The EU granted Pakistan duty-free trade privileges for more than 3,500 products under GSP in 2013, and though Pakistan hasn’t been able to fully capitalize on the status for a host of reasons, including a lack of the latest technical and fabric innovations, GSP has still been a boon for exports.

Where Pakistani manufacturers are shipping fabrics and garments to the EU sans tariffs, Indian exporters pay a 9.6% export duty for made-ups and garments, and a 6.5-8 percent duty on fabric, which makes Made in India goods more expensive.

“It is a matter of deep concern that India has already lost market share to Pakistan in 19 textile and 18 clothing products (37 products in all) during calendar year 2014 due to the preferential access extended by the European Union to that country under the Generalized System of Preferences plus scheme,” chairman of Cotton Textiles Export Promotion Council (Texprocil) R.K. Dalmia told Business Standard.

In 2015, the EU took in 2.59 billion euro ($2.92 billion) worth of textiles from India, a 5 percent increase over the previous year, compared to 2.28 billion euro ($2.57 billion) from Pakistan, which was an 11 percent jump from 2014, according to the Textile and Clothing Information Centre (CITH).
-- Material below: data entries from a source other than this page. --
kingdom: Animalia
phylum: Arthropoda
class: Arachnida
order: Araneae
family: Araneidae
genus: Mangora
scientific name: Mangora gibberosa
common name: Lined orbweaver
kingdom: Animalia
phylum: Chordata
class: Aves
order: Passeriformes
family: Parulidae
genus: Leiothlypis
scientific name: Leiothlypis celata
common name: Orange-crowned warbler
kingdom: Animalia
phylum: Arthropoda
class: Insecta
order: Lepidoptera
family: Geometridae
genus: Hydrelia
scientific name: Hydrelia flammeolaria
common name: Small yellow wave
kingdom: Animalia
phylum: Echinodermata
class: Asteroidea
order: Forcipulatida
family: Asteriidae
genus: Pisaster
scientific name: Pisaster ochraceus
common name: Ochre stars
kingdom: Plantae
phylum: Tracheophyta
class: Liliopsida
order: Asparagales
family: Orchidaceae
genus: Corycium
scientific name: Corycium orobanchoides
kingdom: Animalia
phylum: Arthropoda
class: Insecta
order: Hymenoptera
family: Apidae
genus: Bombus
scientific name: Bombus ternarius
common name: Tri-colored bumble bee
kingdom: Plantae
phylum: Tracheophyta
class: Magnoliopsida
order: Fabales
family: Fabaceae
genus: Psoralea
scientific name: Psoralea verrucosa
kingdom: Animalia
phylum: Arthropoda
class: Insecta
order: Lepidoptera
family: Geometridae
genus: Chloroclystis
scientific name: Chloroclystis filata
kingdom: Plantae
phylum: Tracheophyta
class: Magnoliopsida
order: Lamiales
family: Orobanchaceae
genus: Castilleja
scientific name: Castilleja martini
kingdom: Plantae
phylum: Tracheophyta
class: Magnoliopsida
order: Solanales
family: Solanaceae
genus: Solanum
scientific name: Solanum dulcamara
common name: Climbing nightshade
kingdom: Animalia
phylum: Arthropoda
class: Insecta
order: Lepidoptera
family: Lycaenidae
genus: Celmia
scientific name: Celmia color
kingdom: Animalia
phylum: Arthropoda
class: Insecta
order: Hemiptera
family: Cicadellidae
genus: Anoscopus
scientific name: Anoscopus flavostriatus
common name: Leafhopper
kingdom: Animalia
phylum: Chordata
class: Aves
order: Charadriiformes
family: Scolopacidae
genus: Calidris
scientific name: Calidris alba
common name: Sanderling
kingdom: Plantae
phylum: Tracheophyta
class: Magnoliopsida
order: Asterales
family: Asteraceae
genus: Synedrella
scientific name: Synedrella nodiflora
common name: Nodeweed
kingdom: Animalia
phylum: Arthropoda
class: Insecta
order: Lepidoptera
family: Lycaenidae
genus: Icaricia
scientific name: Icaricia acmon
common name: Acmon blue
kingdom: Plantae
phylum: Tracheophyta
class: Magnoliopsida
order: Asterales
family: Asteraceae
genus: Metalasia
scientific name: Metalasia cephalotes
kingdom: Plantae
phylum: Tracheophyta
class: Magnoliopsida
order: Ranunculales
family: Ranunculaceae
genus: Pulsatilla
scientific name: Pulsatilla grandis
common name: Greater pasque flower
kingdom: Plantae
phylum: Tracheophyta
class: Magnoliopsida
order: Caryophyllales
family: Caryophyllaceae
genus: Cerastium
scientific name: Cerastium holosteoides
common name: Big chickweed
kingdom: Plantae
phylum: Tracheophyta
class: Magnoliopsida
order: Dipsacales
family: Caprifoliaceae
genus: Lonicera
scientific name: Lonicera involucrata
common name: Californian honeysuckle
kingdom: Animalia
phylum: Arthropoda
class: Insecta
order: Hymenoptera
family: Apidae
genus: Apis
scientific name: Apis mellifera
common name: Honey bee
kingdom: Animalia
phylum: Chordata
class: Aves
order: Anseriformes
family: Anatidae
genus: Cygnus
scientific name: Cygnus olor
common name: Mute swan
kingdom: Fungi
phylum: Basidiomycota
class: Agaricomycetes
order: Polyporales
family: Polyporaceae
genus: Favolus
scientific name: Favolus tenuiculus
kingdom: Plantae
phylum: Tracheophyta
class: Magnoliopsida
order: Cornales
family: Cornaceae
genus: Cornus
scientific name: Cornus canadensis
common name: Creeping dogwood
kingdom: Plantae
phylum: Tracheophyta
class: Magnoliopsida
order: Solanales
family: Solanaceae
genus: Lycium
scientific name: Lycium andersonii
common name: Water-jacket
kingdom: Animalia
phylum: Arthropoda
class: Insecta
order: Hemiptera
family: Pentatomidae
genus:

The EU imported 5.14 billion euros ($5.79 billion) worth of clothing from India, an 11 percent increase, and 2.28 billion euro ($2.57 billion) in clothing from Pakistan, 25 percent more than the prior year.

If growth continues as it has, it won’t be long before Pakistan gains additional ground on India.

Pakistan has been having its own struggles with trade—its exports have taken a hit in the face of rising import and commodity costs, an imposed Gas Infrastructure Development tax and some of the region’s highest electricity tariffs—so losing additional business to India could do decent damage to the ailing industry.

“If urgent action is not initiated to address the issue then India would lose its market share in many more items,” Dalmia added. His solution? India and the EU need to sign a free trade agreement.

The two countries launched talks on the topic in 2007 but negotiations, according to the European Commission, are “ongoing.” The FTA would be one of the most significant trade agreements, the Commission said, and it would affect the lives of 1.7 billion people.

Talks have been stalled for a time, and seemingly little progress was made on the FTA negotiations at a summit meeting in Brussels in March. In a joint statement at the end of March, India and the EU said, “Both sides have re-engaged in discussions with a view to considering how to further the EU-India Broad-based Trade and Investment Agreement (BTIA) negotiations.”